Doing some routine bloodwork my doctor discovered that I was actually low in potassium, and since then I've been taking two potassium tablets a day and I've never had any more issues. He explained that the amount of potassium I'm taking is equivalent to eating about five bananas a day, so he didn't recommend eating that many bananas!

Of course, you'd have to speak with your doctor about what you may need to be taking and doing, but the stretching, and light exercising got me started. The potassium I needed was discovered after.
 

New Tricks

Platinum Member
It's a common injury with a VERY simple fix.

I hobbled around for more than a year waiting for it to go away.

When I finally went to the doctor I was stunned when I learned the cause and treatment.

You simply need orthotic arch supports in your shoes. It's a piece of sturdy hard plastic, molded to fit your foot and it slips in your shoes.

They sell generic models but I had mine made and I've been using the same pair for 20+ years.

When I saw them I thought, "WTF are these gonna do?" but in a few weeks, I was cured.
 

v.zarate

Gold Member
It's a common injury with a VERY simple fix.

I hobbled around for more than a year waiting for it to go away.

When I finally went to the doctor I was stunned when I learned the cause and treatment.

You simply need orthotic arch supports in your shoes. It's a piece of sturdy hard plastic, molded to fit your foot and it slips in your shoes.

They sell generic models but I had mine made and I've been using the same pair for 20+ years.

When I saw them I thought, "WTF are these gonna do?" but in a few weeks, I was cured.
damn! im saved!!!! thanks for the recomendation!

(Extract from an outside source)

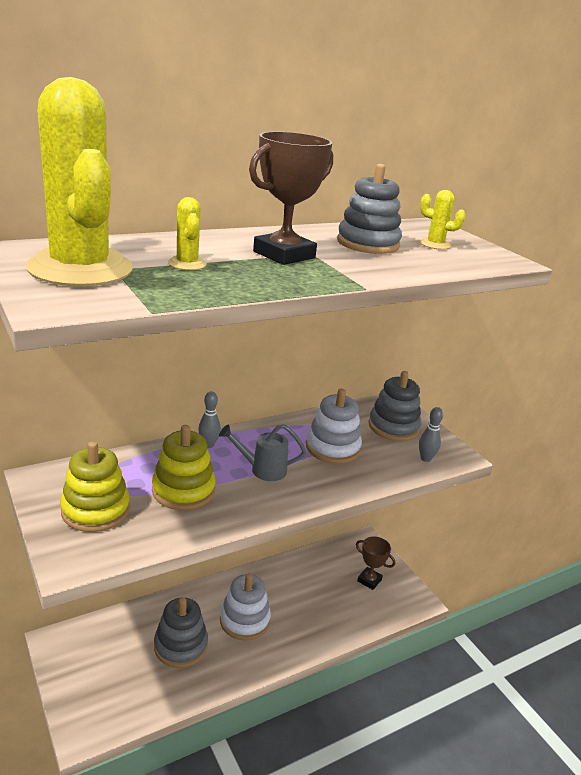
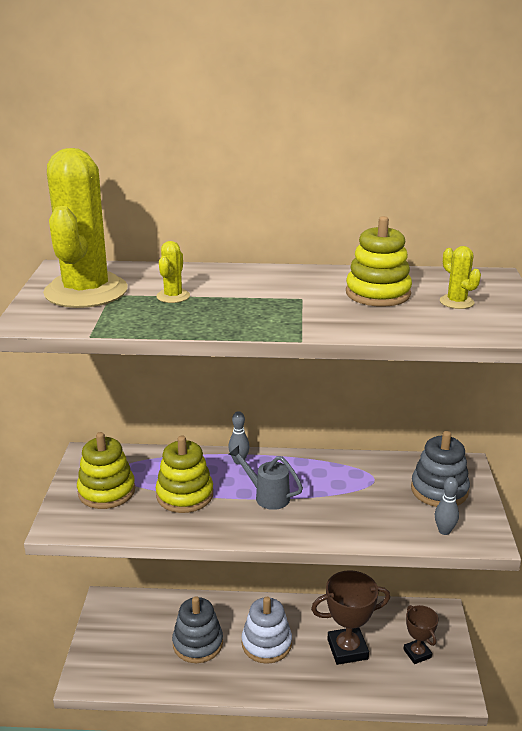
camera: 35 degrees right, 0 degrees up
brown trophy [249,132,333,265] -> brown trophy moved to [311,570,390,665]
white stacking toy [306,389,362,464] -> none
grey stacking toy [337,164,402,254] -> yellow stacking toy [346,216,412,307]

i also suffer from this on my right foot. sucks some days
 

T.Underhill

Pioneer Member
I've had it come back a few times. Most PT places have stopped using the hard plastic insoles which over time would break, and now use a dense and durable cushion that's customized after they scan you're foot. The arches they made were much higher than the ones you can buy and man did they help, just like New Tricks said.

The icing, heating, rolling, boot, and stretching did help but it never went away completely until I received a shot straight into the heel. Insoles in every shoe I wear and stretching after any work keeps it at bay or completely gone for years.

It's a common problem but a huge PITA, hope it gets better for you.
 

makinao

Silver Member
This is how I licked it:

1) RICE (Rest, Ice, Compression and Elevation) when it hurts most.

1) Lost weight - A couple of my leg/foot injuries usually happen or are aggravated when I go overweight. So I went on a "moderation" diet.

2) Insoles - I actually made my own by adding self-cut arch inserts under existing insoles.

3) Thick/Double socks - this is to provide additional cushioning and reduce foot movement and flexing while wearing shoes.

4) Gentle stretching - Not to be done when waking up or when my foot is cold. After walking or running, and before sleeping.

5) Keep feet warm while sleeping by wearing socks, and applying some kind of linament. Very important during cold seasons.
 

cornelius

Silver Member
I had it for a short while - a massage therapist gave me a lacrosse ball to roll under my foot. I kept it next to my bed - before sleep at night, and first thing in the morning before getting up.